In American football teams often opt to go for a field goal (worth 3 points) rather than attempt a touchdown, either because it is fourth down and they don't want to risk a turnover or because it is late in the game and the three points will either tie the game or put the team ahead. The rugby equivalent is a drop goal (worth 3 points). The key difference between a field goal and a drop goal is that a field goal attempt is normally kicked with a team-mate holding the ball, whereas in rugby the ball must hit the ground and be kicked immediately as it touches the ground. In American football, a field goal is generally kicked from seven yards behind the line of scrimmage, with the "holder" receiving a "long snap" from the center. This is the optimum distance for a kick to be made before the defensive team can break through the line of scrimmage to block the kick. When calculating the distance of a kick, one adds seven yards to the line of scrimmage, then adds ten more to account for the end zone (as the goal posts are in the back of the end zone) Therefore, if the line of scrimmage is the 20-yard line, a field goal taken from there would be a 37 yard kick - the ball would be set down for the kick at the 27, plus 10 yards for the end zone. Because of the mechanics of the kick, field goals are only attempted from a very specific range. In the modern NFL any kick under 40 yards is considered very makeable and should be converted by a competent kicker. Kicks from 40-45 yards are considered more challenging, but usually makeable, kicks from the 45-49 yard range are considered difficult. Kicks from 50 or more yards are considered extremely difficult, and are normally only attempted in dire situations at the end of the game when the field goal would tie win the game. The record for longest field goal is 63 yards, which has been done three times. A 65 yard kick was made during a preseason exhibition game, but preseason games are not included in record keeping. Notably, the 65 yard kick and two of the three 63 yard kicks were made in Denver, Colorado, where the elevation is more than 5,000 feet.
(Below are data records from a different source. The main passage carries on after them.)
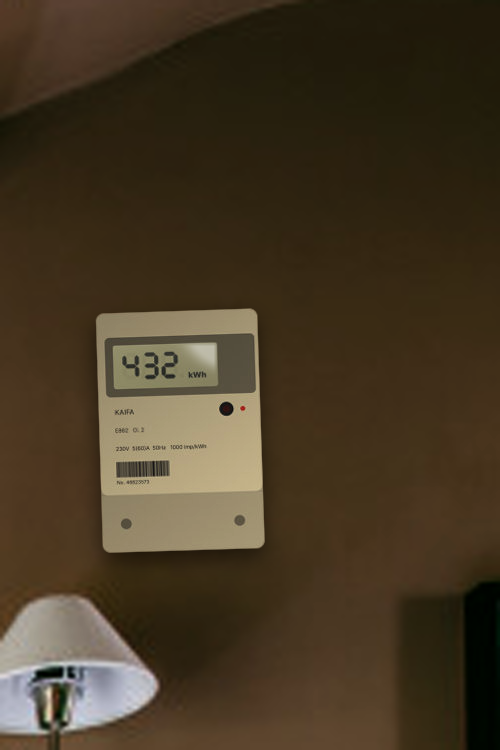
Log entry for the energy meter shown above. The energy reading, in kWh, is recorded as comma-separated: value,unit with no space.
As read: 432,kWh
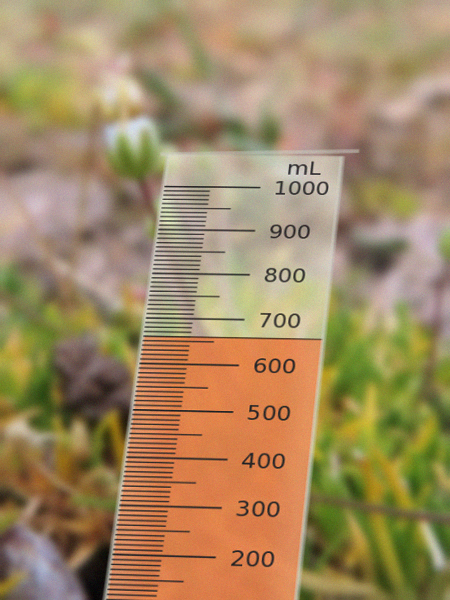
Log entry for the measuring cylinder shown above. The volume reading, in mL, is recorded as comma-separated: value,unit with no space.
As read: 660,mL
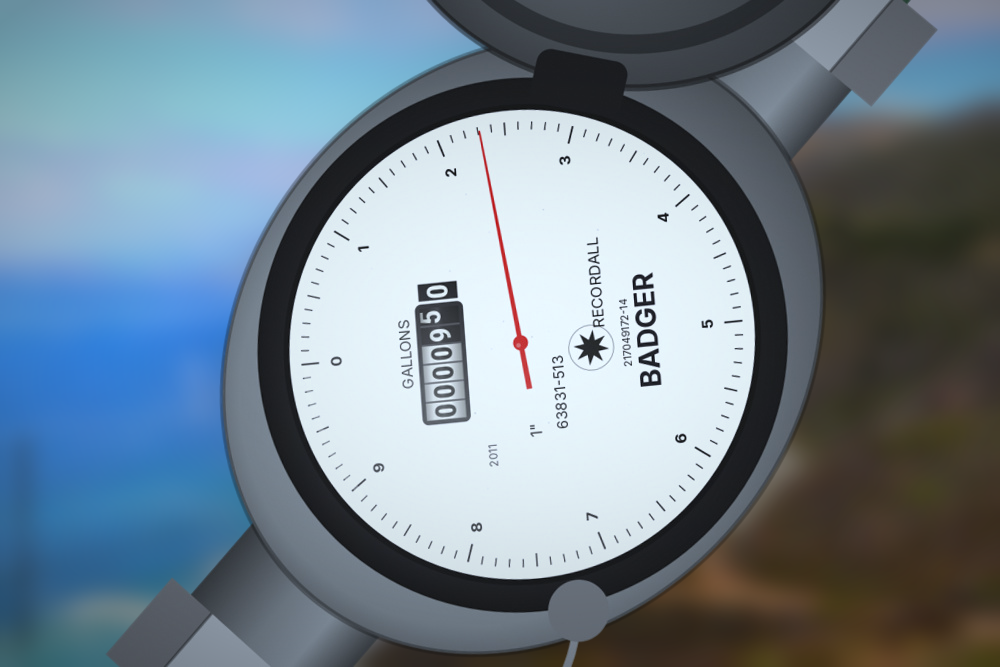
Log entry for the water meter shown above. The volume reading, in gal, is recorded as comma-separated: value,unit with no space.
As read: 952.3,gal
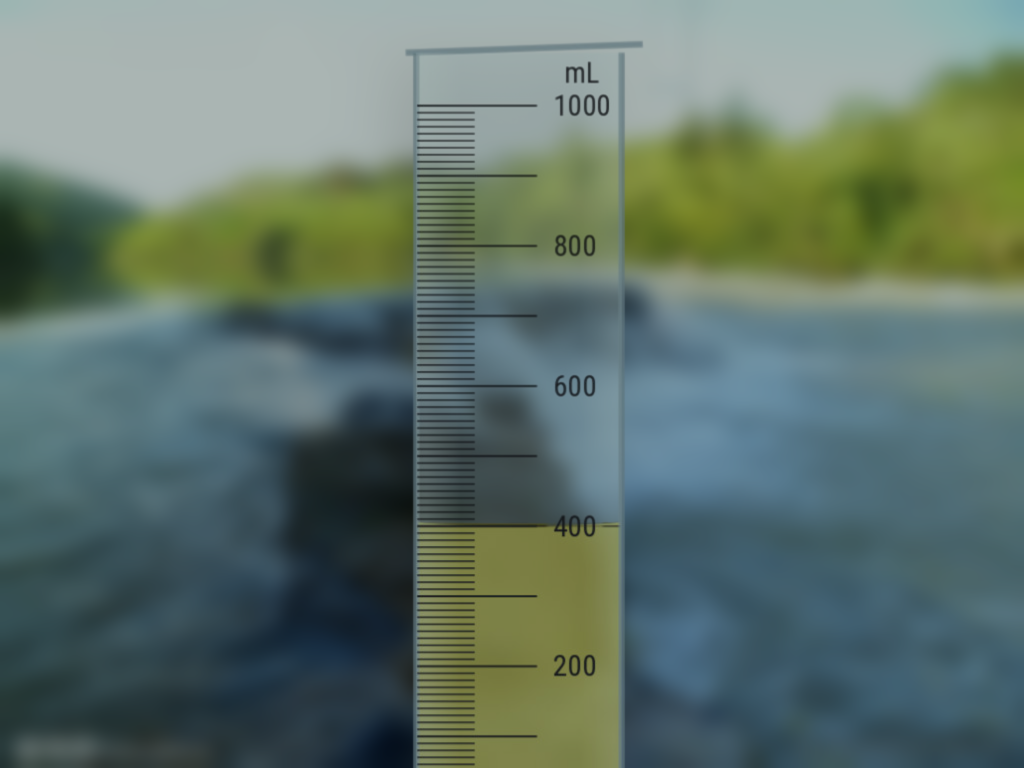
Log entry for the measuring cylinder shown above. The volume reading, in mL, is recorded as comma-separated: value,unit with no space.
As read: 400,mL
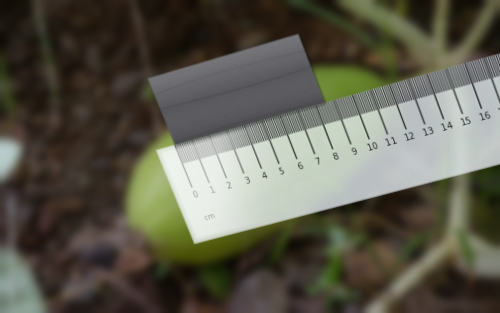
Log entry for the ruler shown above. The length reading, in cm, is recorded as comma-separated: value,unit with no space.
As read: 8.5,cm
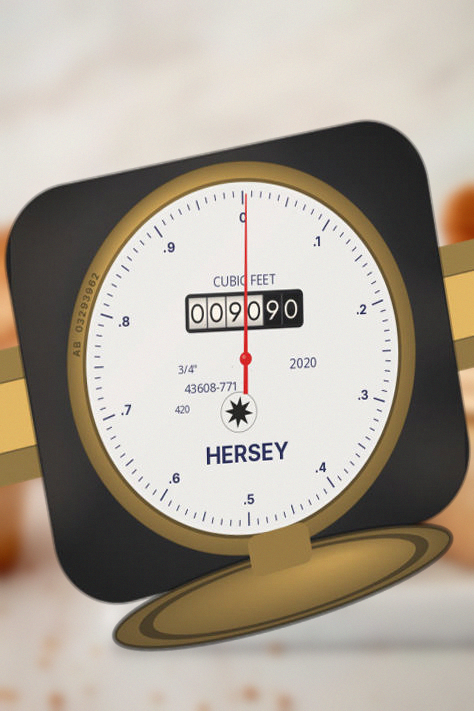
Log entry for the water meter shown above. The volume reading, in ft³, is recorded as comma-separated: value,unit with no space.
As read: 9090.00,ft³
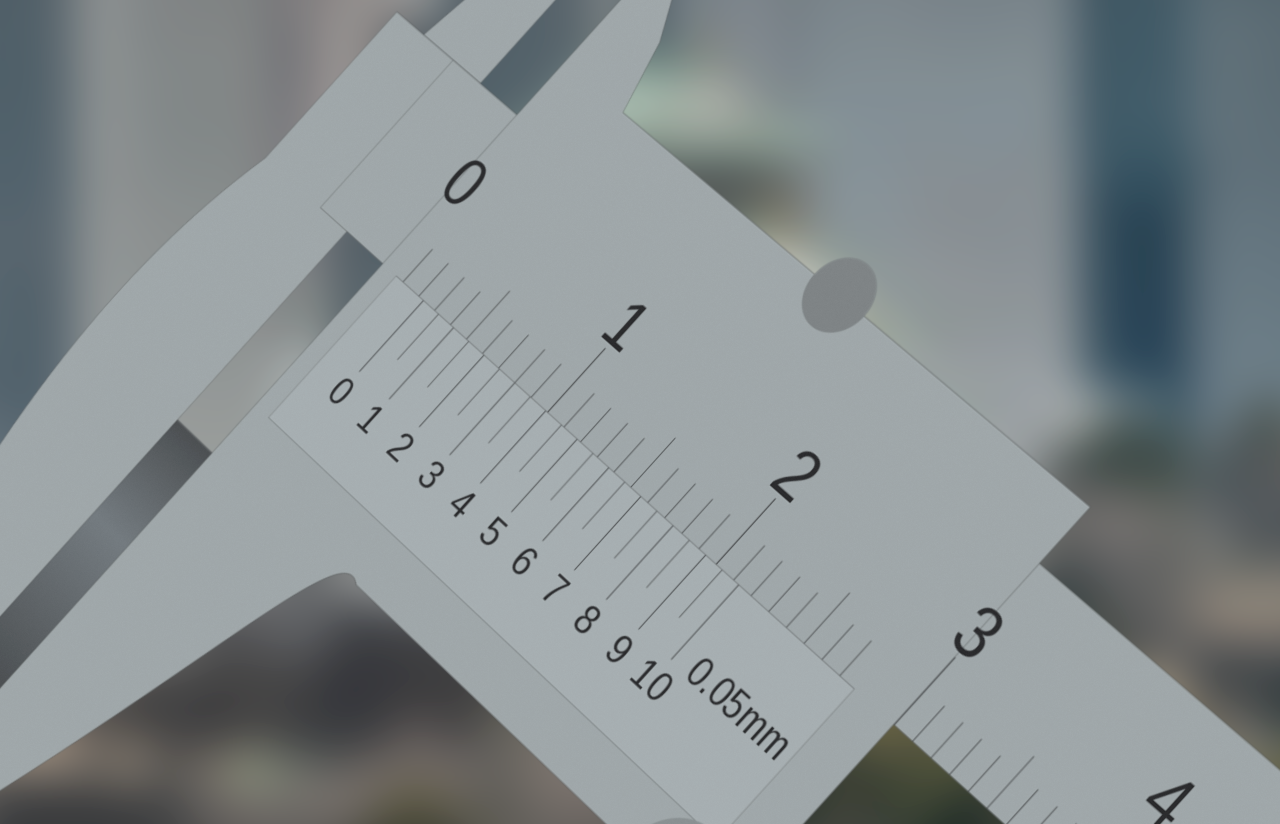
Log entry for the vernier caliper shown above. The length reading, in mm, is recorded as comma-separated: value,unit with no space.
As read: 2.3,mm
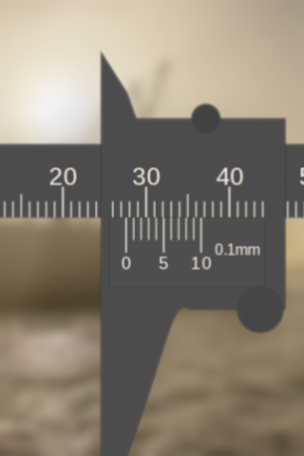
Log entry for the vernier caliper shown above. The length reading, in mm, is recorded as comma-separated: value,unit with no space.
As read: 27.6,mm
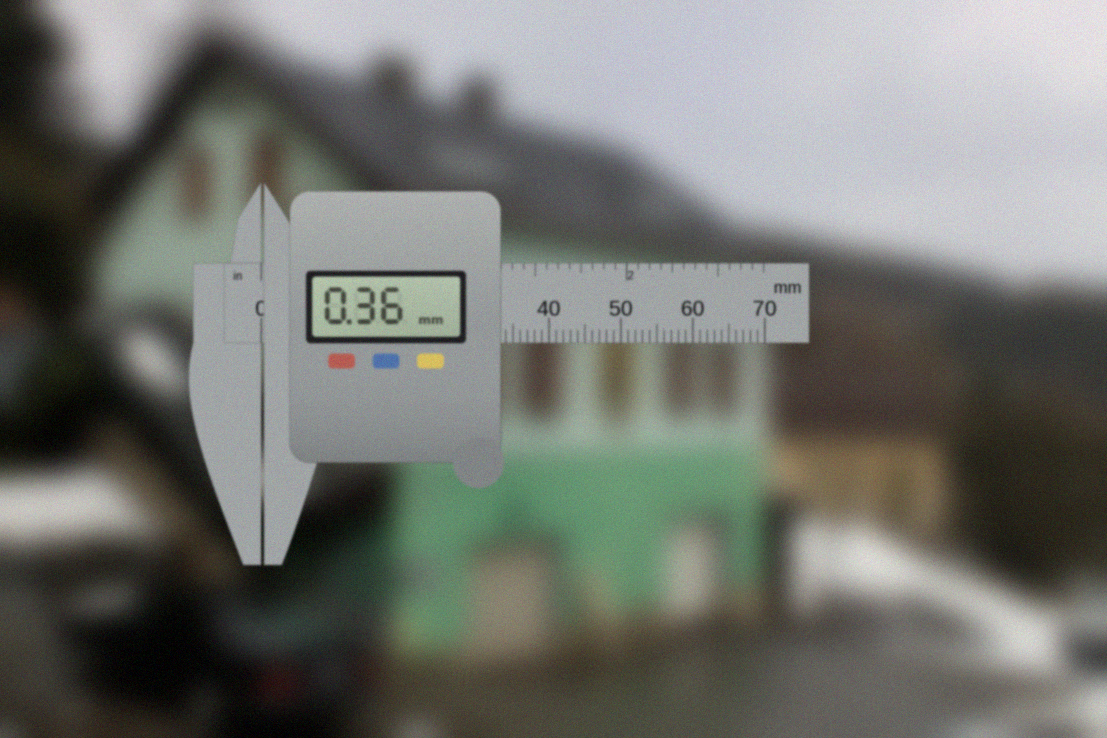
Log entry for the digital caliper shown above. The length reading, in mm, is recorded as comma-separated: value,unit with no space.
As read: 0.36,mm
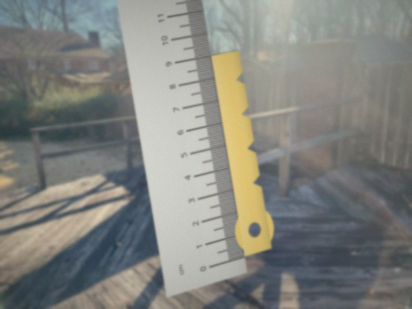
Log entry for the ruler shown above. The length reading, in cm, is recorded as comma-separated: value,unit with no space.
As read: 9,cm
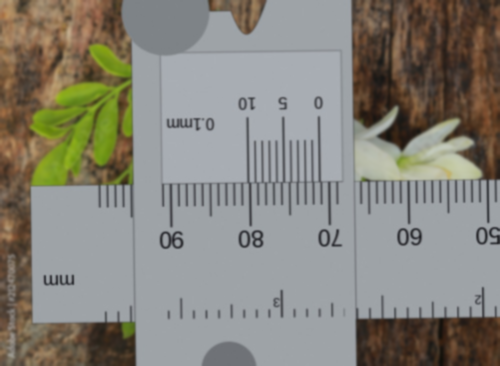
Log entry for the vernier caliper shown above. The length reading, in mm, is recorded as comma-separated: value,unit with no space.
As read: 71.2,mm
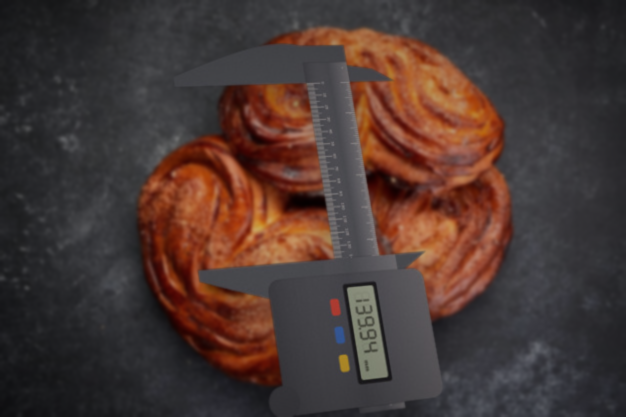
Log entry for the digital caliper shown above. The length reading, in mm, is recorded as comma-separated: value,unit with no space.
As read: 139.94,mm
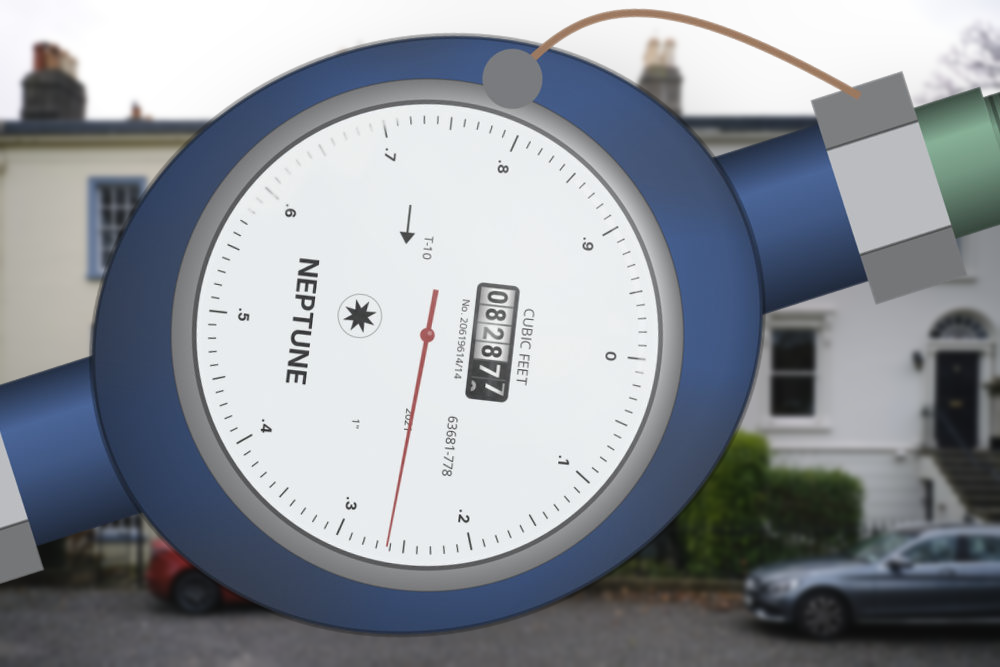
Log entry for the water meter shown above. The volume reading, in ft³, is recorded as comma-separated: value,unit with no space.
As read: 82877.26,ft³
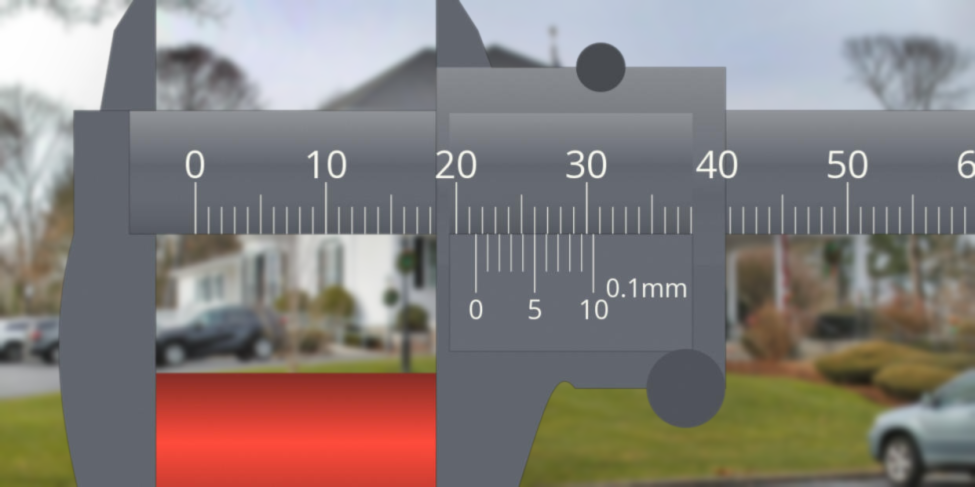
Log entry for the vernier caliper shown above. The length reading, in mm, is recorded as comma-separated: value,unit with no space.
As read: 21.5,mm
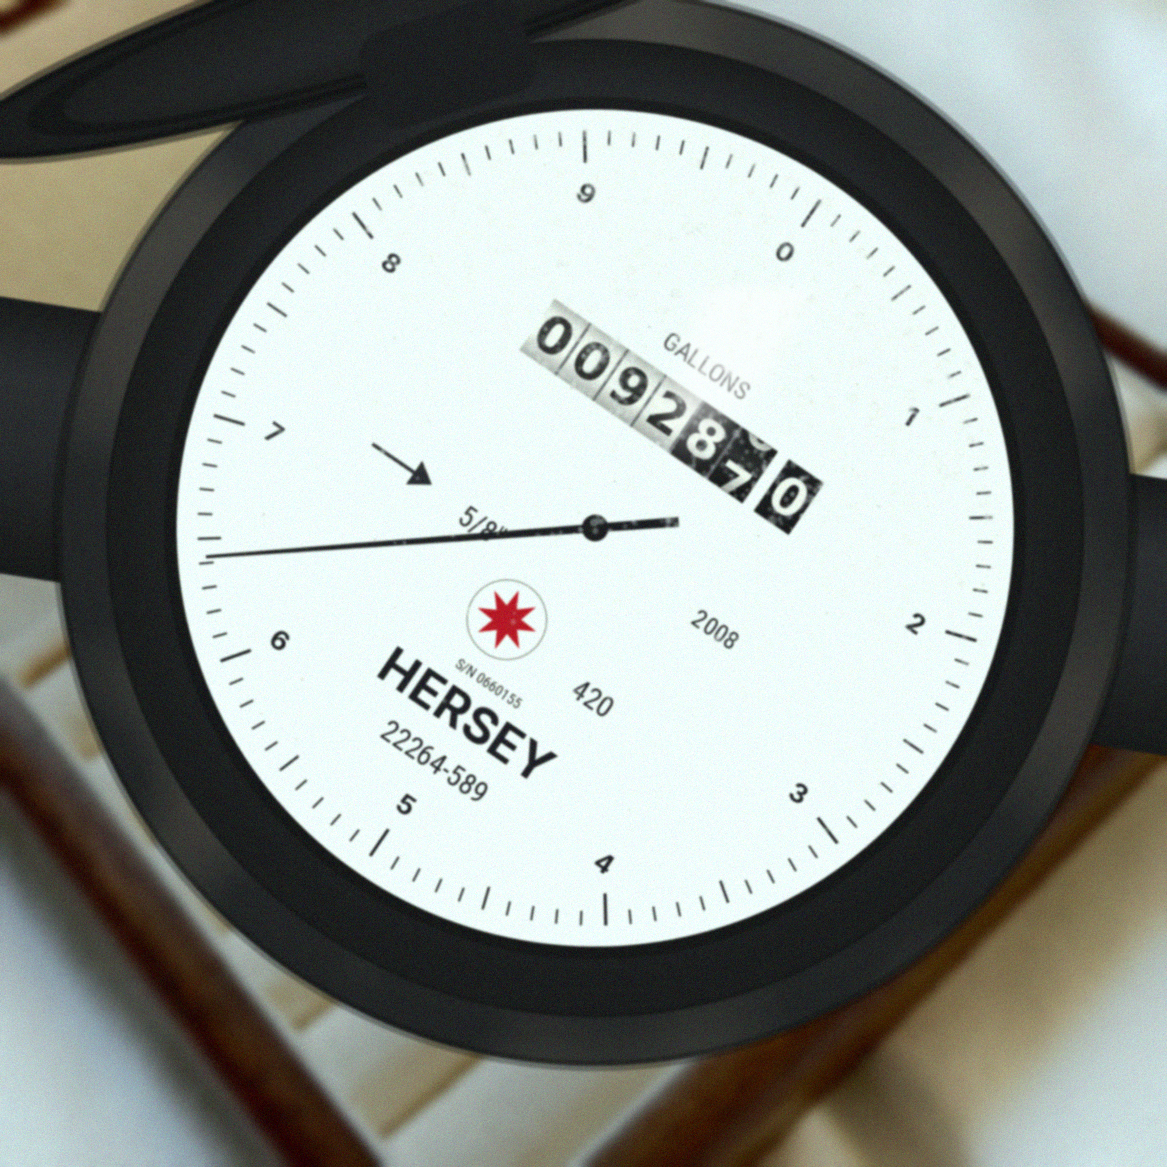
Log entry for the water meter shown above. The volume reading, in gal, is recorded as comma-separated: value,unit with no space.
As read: 92866.4,gal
A similar concept in rugby is the penalty goal. Following the award of the penalty, the attacking team may opt to kick for goal rather than advance the ball by hand or punting, or forming a scrum. This scores 3 points. The penalty goal is similar to a field goal in American football in that the ball is kicked from the ground, but it cannot be charged. There is no direct equivalent to a penalty goal in American football. A rare play called a "fair catch kick" is analogous to a goal from mark which existed in rugby union at one time.

American football has one further method of scoring which does not exist in rugby. If the team with possession causes the ball to enter their own endzone, and the ball carrier is then tackled while within the endzone, then this results in a safety which scores 2 points for the attacking team and results in the defending team having to kick the ball to the team who recorded it. In rugby union this does not score any points but results in a scrum 5 meters from the try zone with the team that didn't put the ball into the in-goal area putting the ball in.

In rugby, If the ball is put past the try line by the attacking team, into the in-goal area, by means of kicking, passing or running and the receiving team grounds it or makes it dead immediately, a drop kick from the 22-metre line ensues. In American football, if a kick-off or punt goes into the endzone and the receiving team downs it without leaving the endzone, the result is a "touch back" and the receiving team gains possession of the ball at their own 20-yard line.

An important difference between the two sports involves the aftermath of a score. In American football, the scoring team kicks off, except after a safety. In rugby union, the team conceding the score kicks off (in rugby sevens, a variant of rugby union featuring seven players per side, the scoring team kicks off).